The British government has come under further pressure to scrap plans to give former Australian prime minister Tony Abbott a senior trade role amid allegations of homophobia and misogyny.
Downing Street insists no decision has been made but Mr Abbott is in talks to become joint president of the relaunched Board of Trade.
Critics have raised numerous concerns, including over his climate change scepticism and belief that coronavirus restrictions should be lifted.
Prominent LGBT figures including Sir Ian McKellen and Doctor Who writer Russell T Davies have reportedly signed an open letter alongside environmental activists to criticise Mr Abbott's record and ask the government to reconsider.
The letter, reported by ITV News, said: "This is a man who described abortion as 'the easy way out' and suggested that men may be 'by physiology or temperament more adapted to exercise authority or to issue command'."
It added that Mr Abbott "vigorously campaigned" against Australia's successful marriage equality referendum in 2017 and said climate change is "probably doing good".
"For all these reasons and more besides, this man is not fit to be representing the UK as our trade envoy," the letter added.
It concluded: "If the government is truly committed to an outward-looking future for Britain, to tackling climate change and to creating an equal society for all, it should reconsider its proposed appointment."
Mr Abbott has previously said he felt "a bit threatened" by homosexuality and was accused of misogyny by fellow former Australian prime minister Julia Gillard.
He has been defended by his sister Christine Forster.
In a statement posted to Twitter, she wrote: "It is nothing short of dishonesty for commentators and politicians who do not know Tony to label him a 'homophobe and a misogynist' for the purposes of scoring cheap political points.
"As a woman who has always been part of his life and who came out to him as gay in my early 40s, I know incontrovertibly that Tony is neither of those things."
She concluded that her brother would be an "outstanding" UK trade envoy based on his track record as prime minister.
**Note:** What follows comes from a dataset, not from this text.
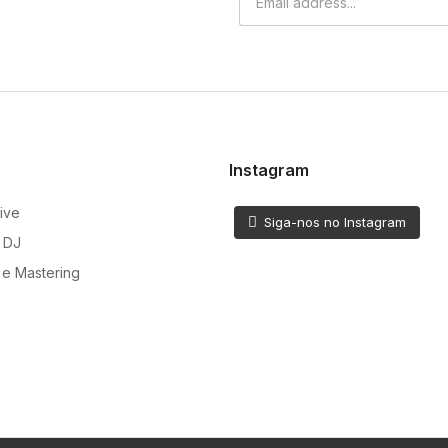
Instagram
ive
Siga-nos no Instagram
 DJ
e Mastering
Health Secretary Matt Hancock told Sky News on Thursday he did not believe Mr Abbott was homophobic or misogynistic and, when pressed, added: "He's also an expert in trade."
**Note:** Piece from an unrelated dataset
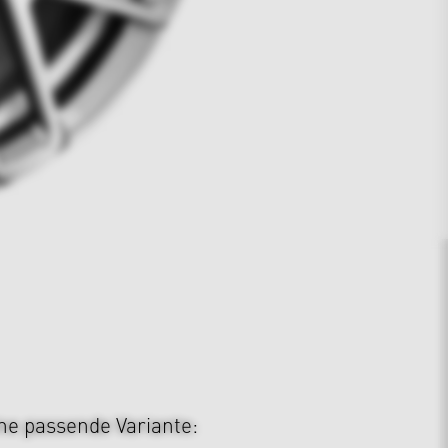
ine passende Variante:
After days of criticism, speculation is mounting that Downing Street may back down from their plans.
On Friday, Transport Secretary Grant Shapps stressed Mr Abbott has not been handed a role, telling Sky News: "I hate to bring us back to reality but he hasn't been appointed to anything and as far as I know there haven't been any appointments made.
Labour has written to the government urging it not to appoint Mr Abbott, saying to do so would be "completely unacceptable" because of his "offensive and outdated" views.
Scotland's First Minister Nicola Sturgeon said Mr Abbott's coronavirus views are "deeply offensive and wrong" and he is not fit to be a trade envoy.